Faire des économies sur le dos des enfants ?
Cette décision du conseil départemental pose deux types de questions. Dans un contexte budgétaire difficile, ne s’agirait-il pas de faire des économies sur le dos des enfants ? Les observateurs ont noté que les 40 places nouvelles sont financées à moyens constants. Alors que l’accueil en maison d’enfant à caractère social (Mecs) coûte en moyenne, dans ce département, 170 € par jour et par enfant, la fourchette proposée dans l’appel à projets était juste en-dessous : entre 150 et 170 €. Le président ne nie pas ce souci d’économies, en mettant en cause « des fonctionnements périmés ». Que vise-t-il exactement ? Mystère et boule de gomme.
Quid des salariés sur le carreau ?
Autre interrogation plus fondamentale encore : que vont devenir les quatre structures qui n’ont pas été retenues par l’appel à projets (sans compter une autre qui perd 50 places) ? Le président du conseil départemental a promis de favoriser des reprises de salariés par d’autres structures, mais cela pose des tas de difficultés d’ordre juridique. Si bien que tout le monde craint que des dizaines de salariés restent sur le carreau.

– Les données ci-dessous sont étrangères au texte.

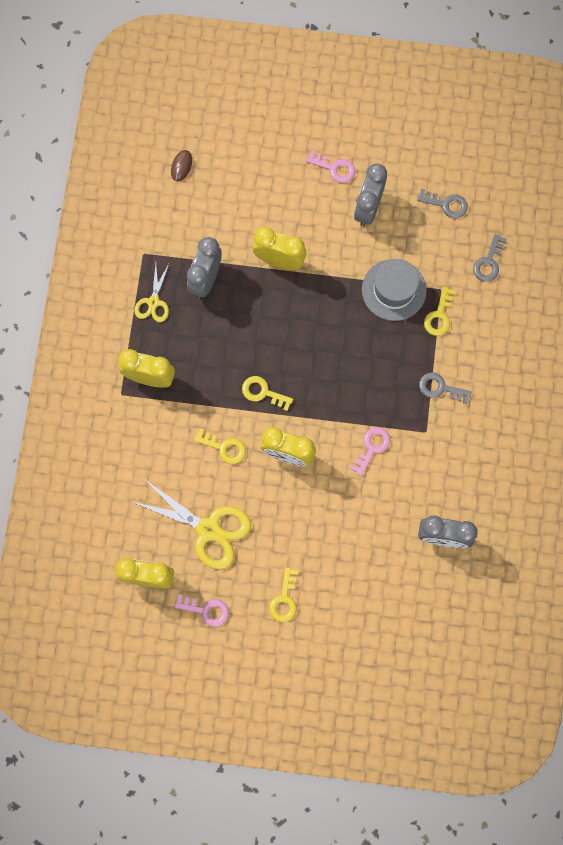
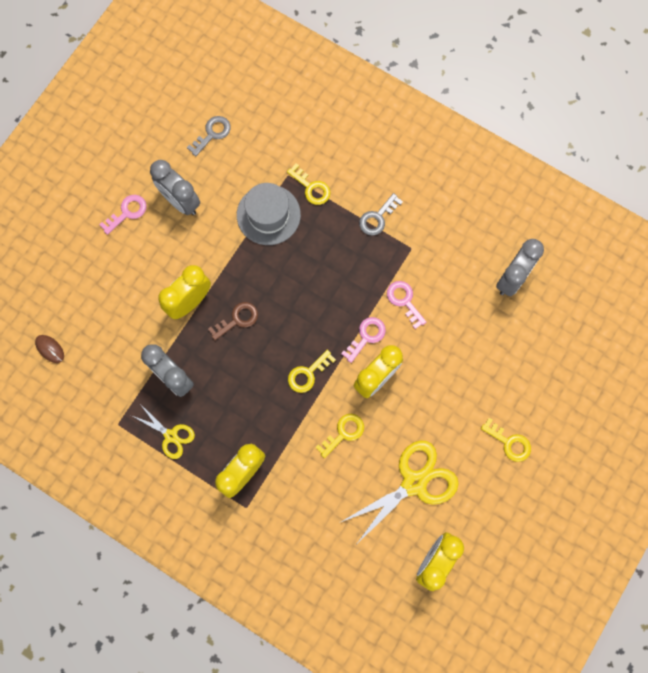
camera: 65 degrees left, 0 degrees up
pink key [175,594,229,627] -> pink key moved to [341,317,386,363]
grey key [473,234,507,282] -> none
none -> brown key [208,302,258,340]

L’affaire ne fait que commencer et elle pourrait durer des mois, tout comme ce qui s’est passé dans l’Essonne.
(1) Le projet du département prévoit une quarantaine de créations de places, ce qui est loin de correspondre à la règle des 30 % de nouvelles places pour recourir à un appel à projet.
« Dumping social » Preuve que cette affaire dépasse le cadre départemental, la fédération nationale de l’action sociale de FO soutient, dans un communiqué, l’action des salariés du Maine-et-Loire. « 300 à 350 emplois qualifiés sont menacés », explique la Fnas qui s’en prend aux nouveaux entrants sur le secteur de la protection de l’enfance, tels SOS Village d’enfants (« moins cher car dérogatoire en matière de législation du travail ») et Les Apprentis d’Auteuil. Pour FO, il s’agit tout simplement de « dumping social ».